Structured Knowledge Distillation Towards Efficient and Compact Multi-View 3D Detection
This work addresses efficiency issues in 3D object detection for edge devices, representing an incremental improvement through distillation techniques.
The paper tackles the problem of inefficient multi-view 3D detection models by proposing a structured knowledge distillation framework, which improves average performance by 2.16 mAP and 2.27 NDS on the nuScenes benchmark.

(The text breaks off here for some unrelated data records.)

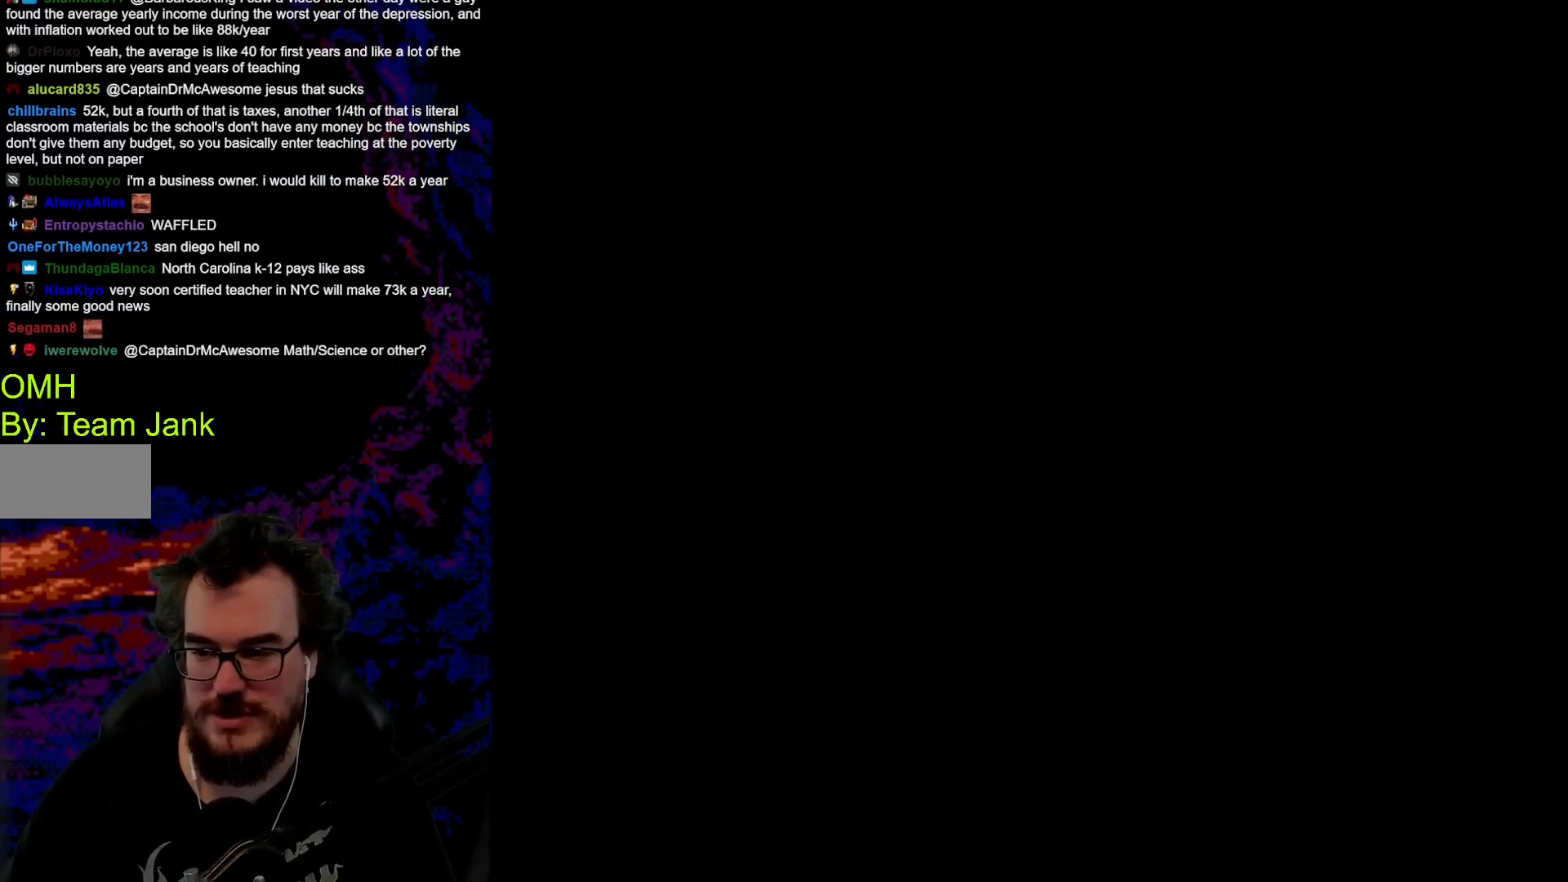
{"buttons": ["DPAD_RIGHT"], "events": [[50, "DPAD_RIGHT", "down"]]}
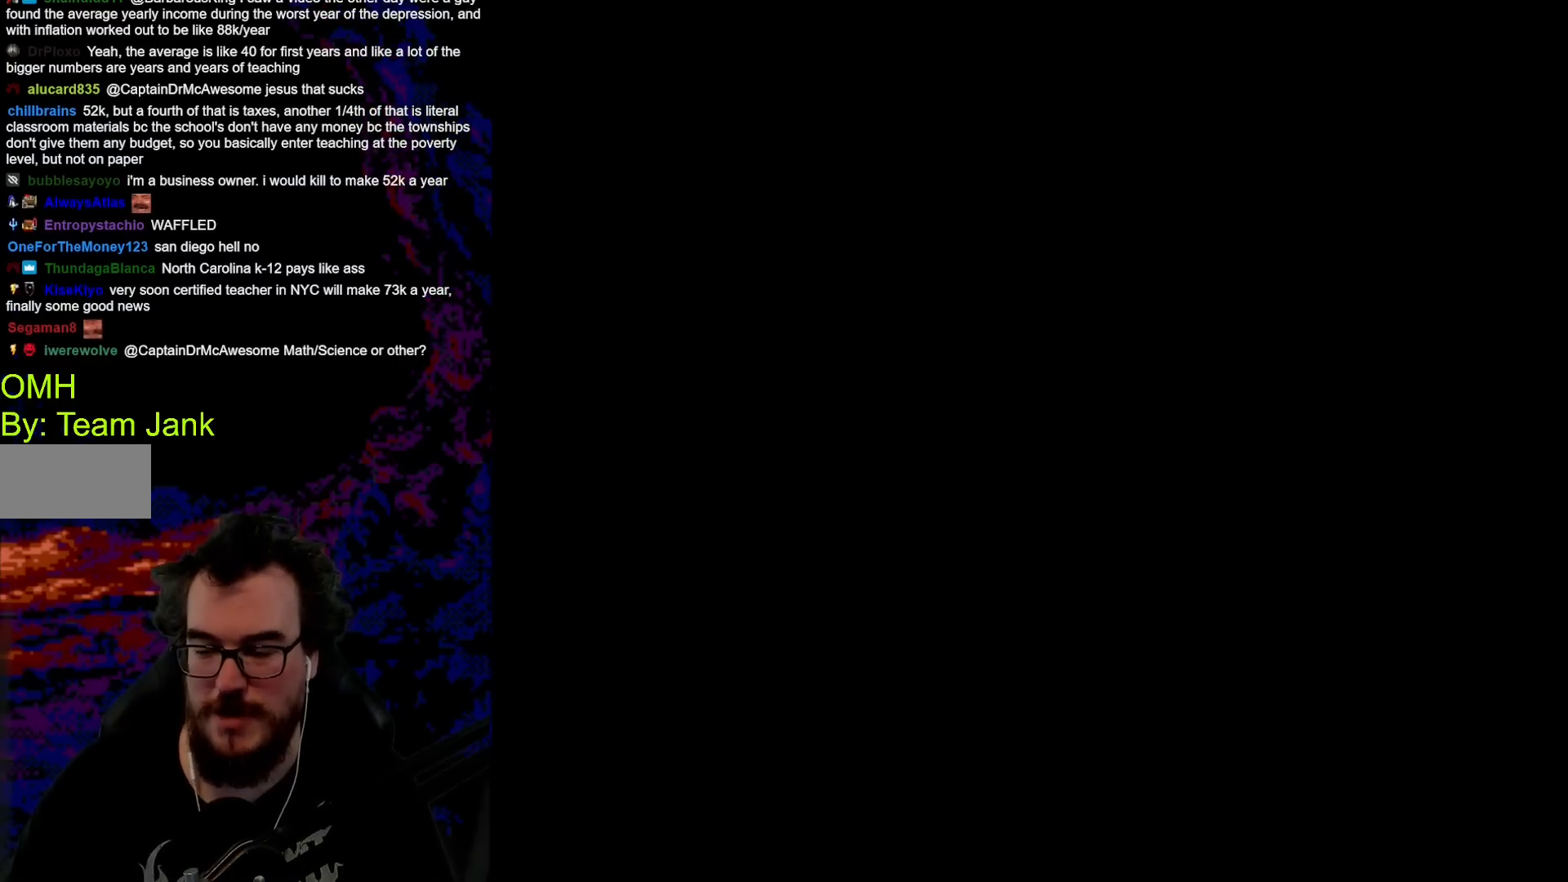
{"buttons": ["Y"], "events": [[367, "DPAD_RIGHT", "up"], [483, "Y", "down"]]}
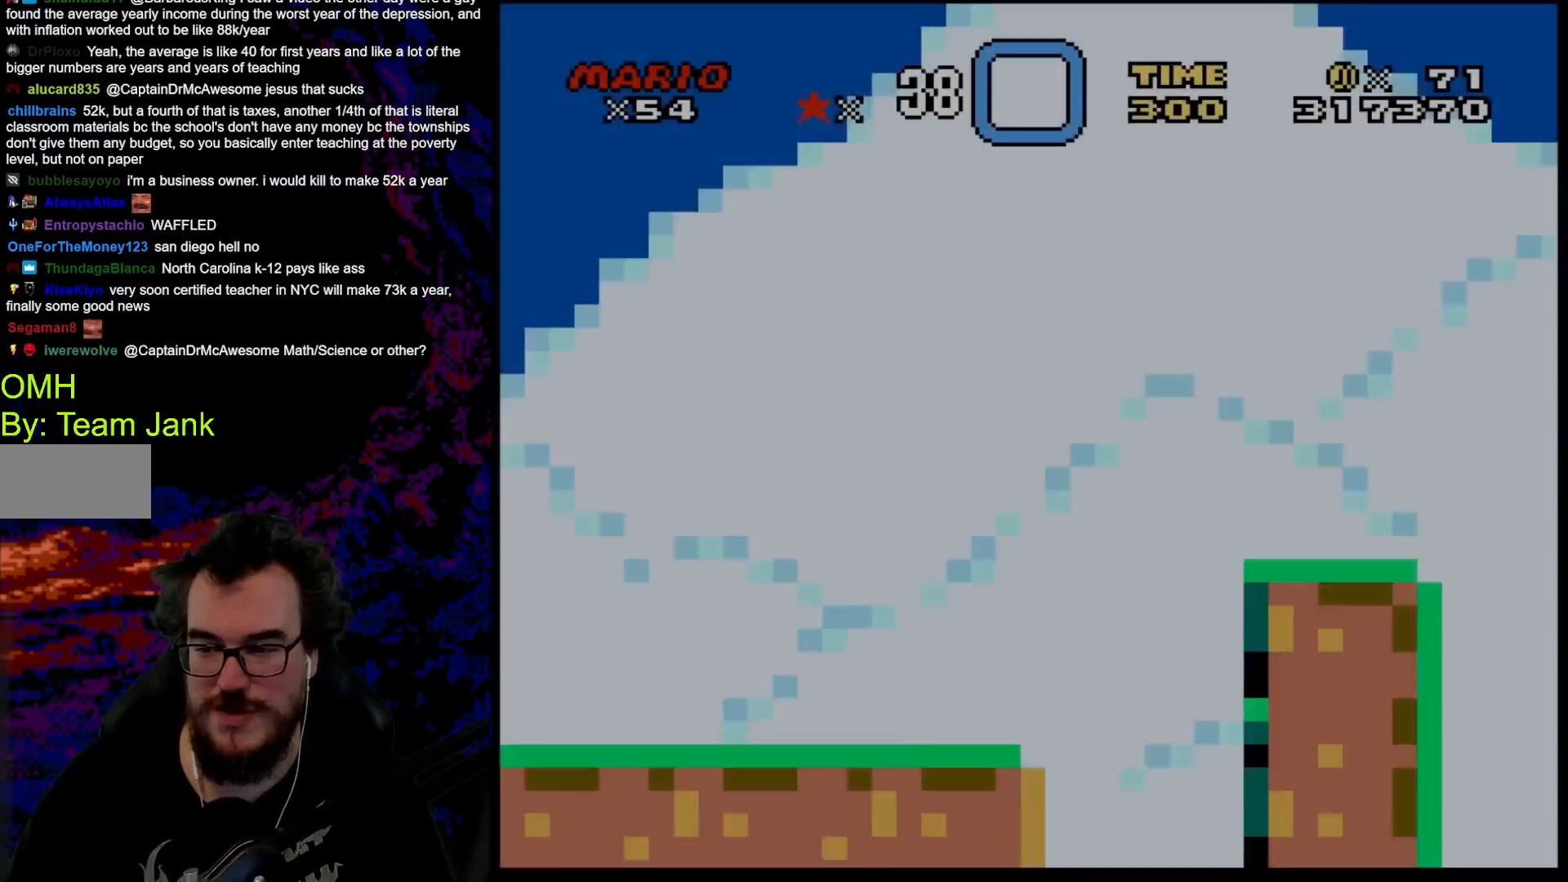
{"buttons": ["Y", "DPAD_RIGHT"], "events": [[67, "DPAD_RIGHT", "down"]]}
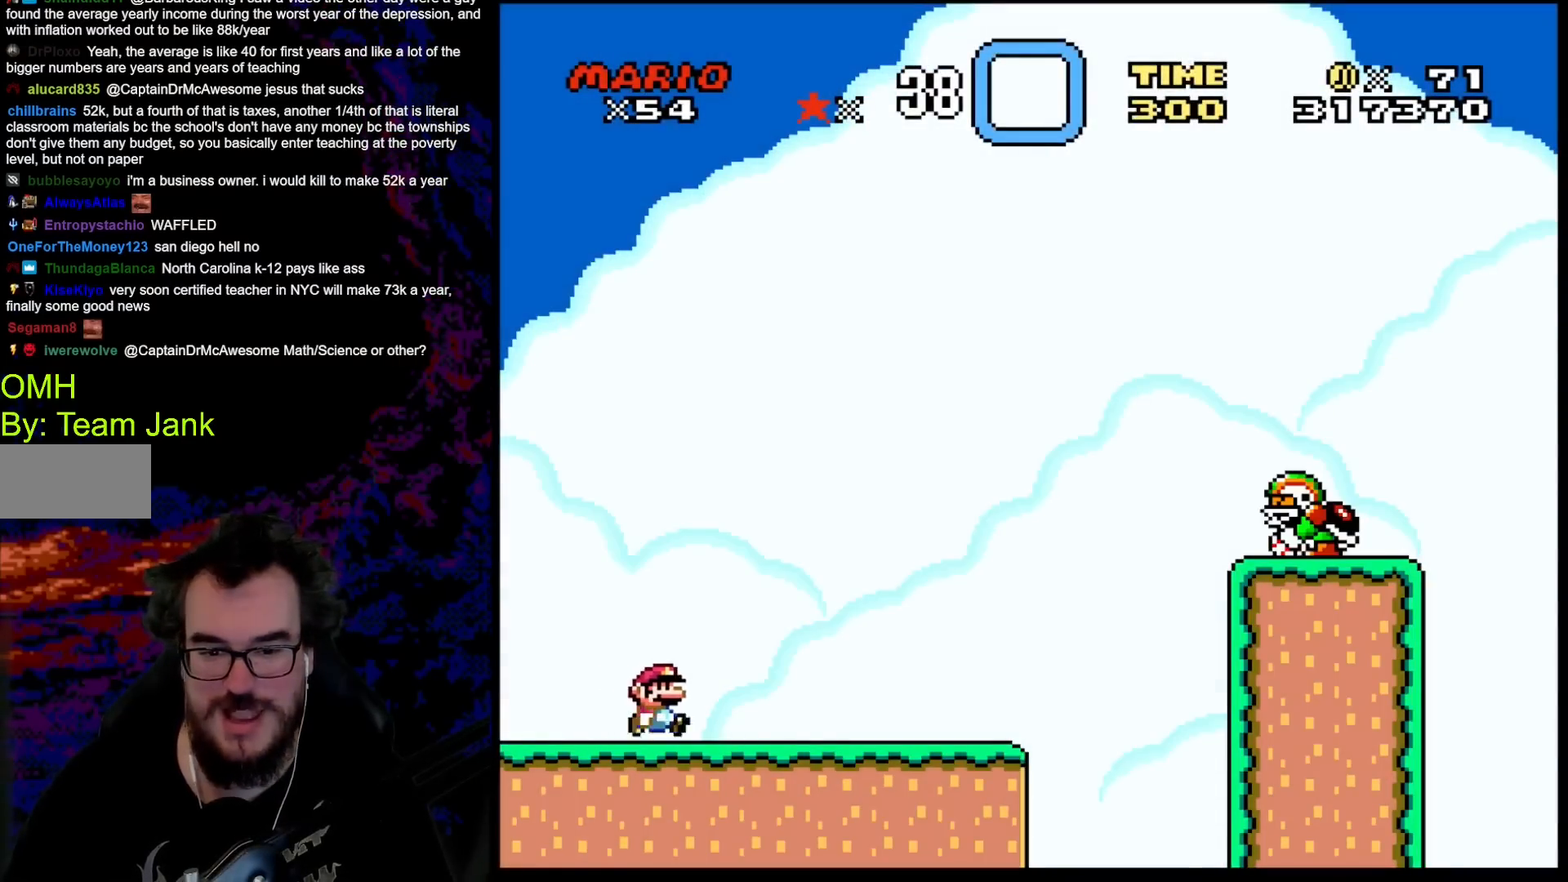
{"buttons": ["B", "Y", "DPAD_RIGHT"], "events": [[450, "B", "down"]]}
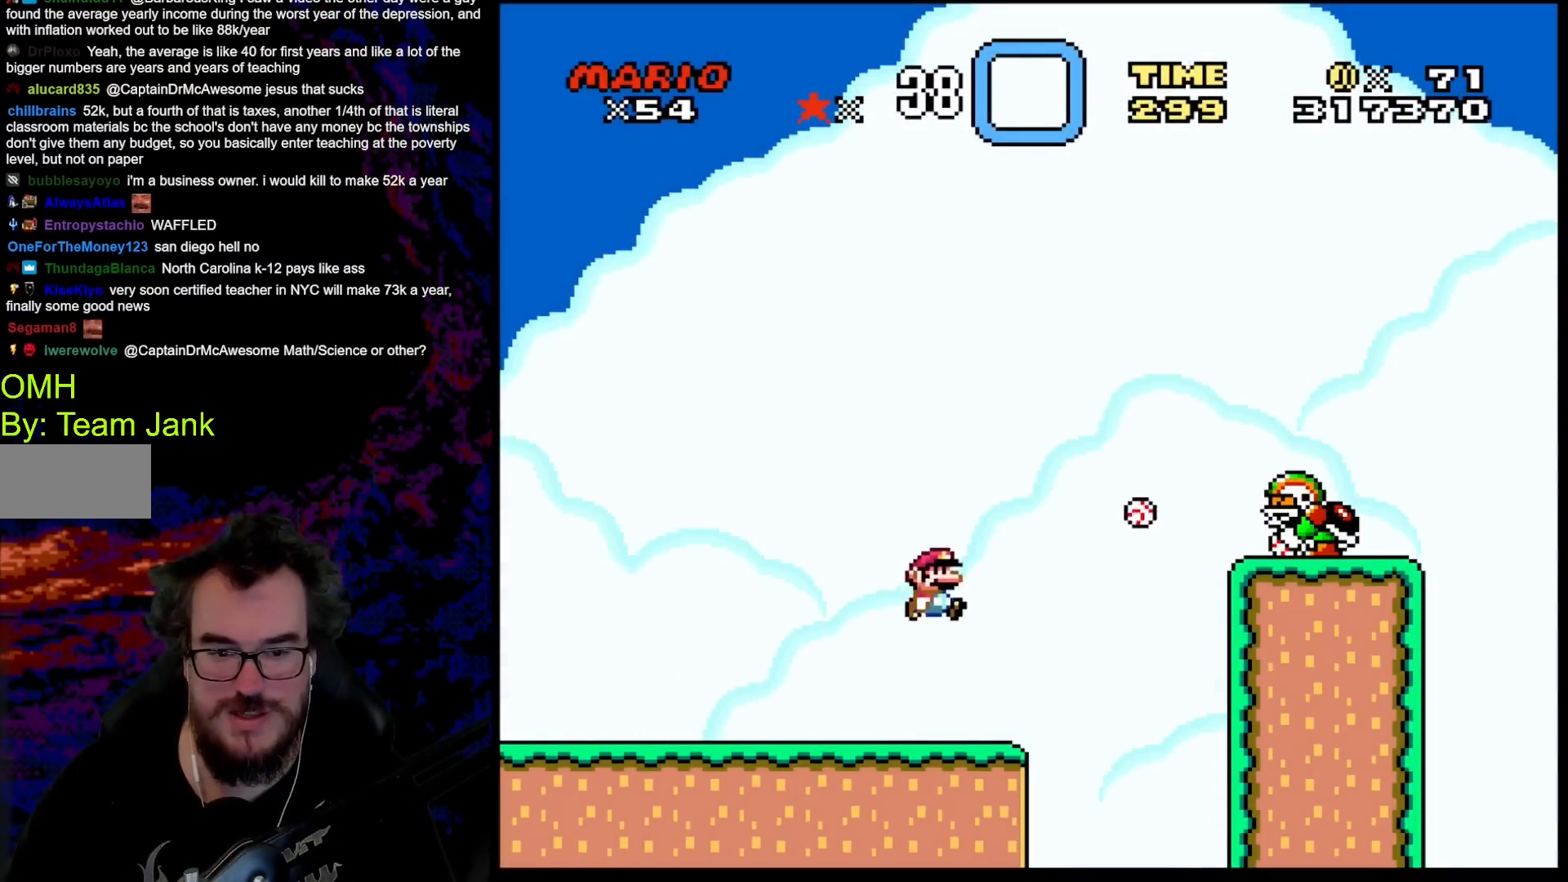
{"buttons": ["B", "Y", "DPAD_RIGHT"], "events": []}
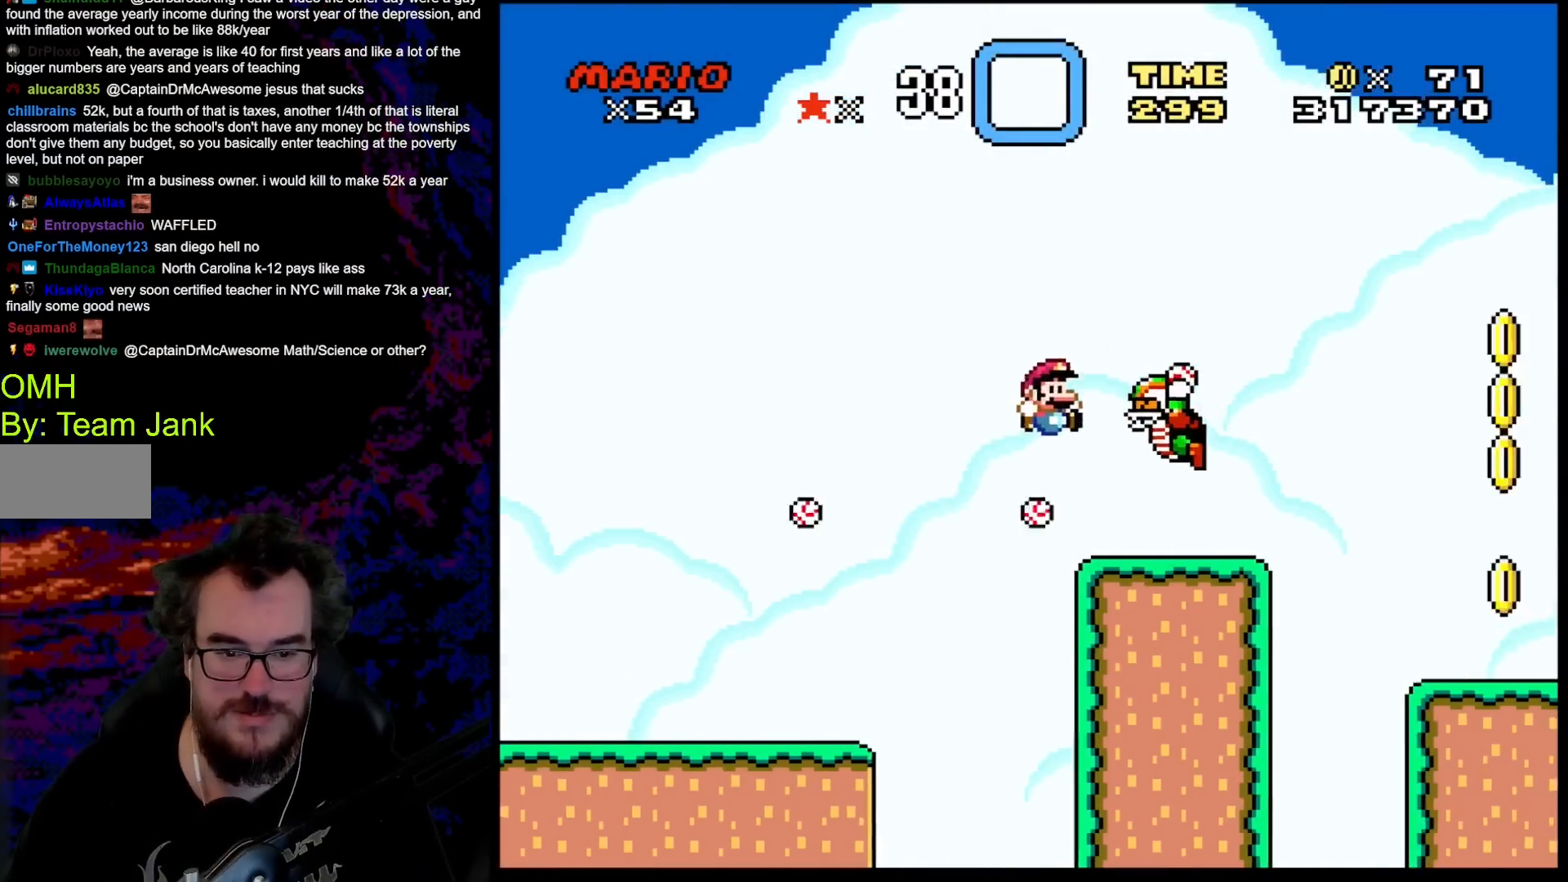
{"buttons": ["B", "Y", "DPAD_RIGHT"], "events": [[317, "B", "up"], [367, "B", "down"]]}
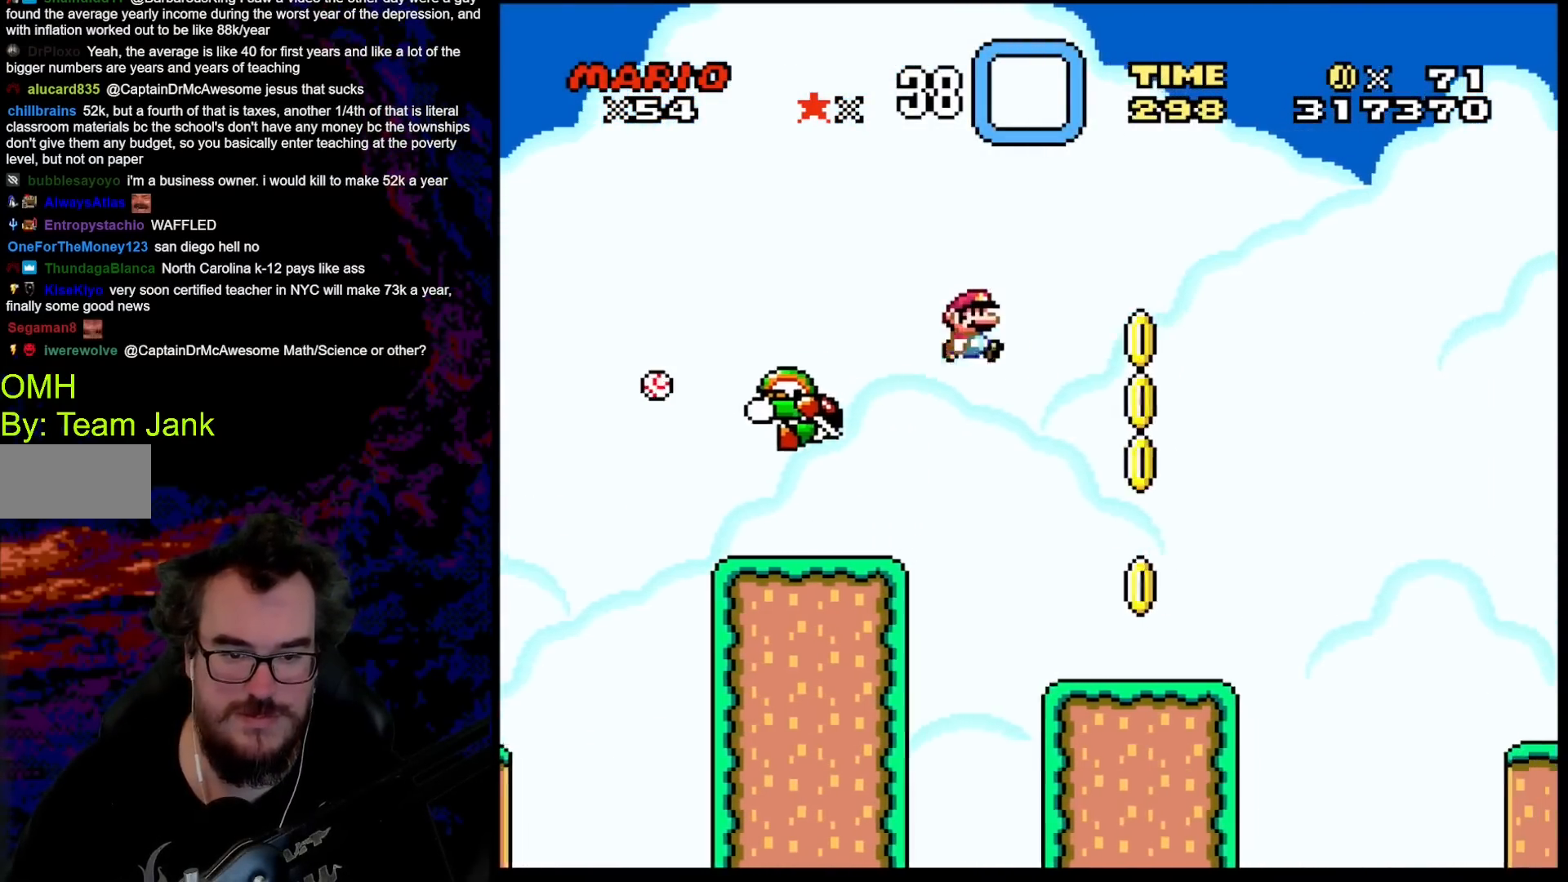
{"buttons": ["Y", "DPAD_RIGHT"], "events": [[117, "B", "up"], [283, "DPAD_DOWN", "down"], [300, "DPAD_LEFT", "down"], [300, "DPAD_RIGHT", "up"], [333, "DPAD_DOWN", "up"], [483, "DPAD_LEFT", "up"], [500, "DPAD_RIGHT", "down"]]}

Detecting 3D objects from multi-view images is a fundamental problem in 3D computer vision. Recently, significant breakthrough has been made in multi-view 3D detection tasks. However, the unprecedented detection performance of these vision BEV (bird's-eye-view) detection models is accompanied with enormous parameters and computation, which make them unaffordable on edge devices. To address this problem, in this paper, we propose a structured knowledge distillation framework, aiming to improve the efficiency of modern vision-only BEV detection models. The proposed framework mainly includes: (a) spatial-temporal distillation which distills teacher knowledge of information fusion from different timestamps and views, (b) BEV response distillation which distills teacher response to different pillars, and (c) weight-inheriting which solves the problem of inconsistent inputs between students and teacher in modern transformer architectures. Experimental results show that our method leads to an average improvement of 2.16 mAP and 2.27 NDS on the nuScenes benchmark, outperforming multiple baselines by a large margin.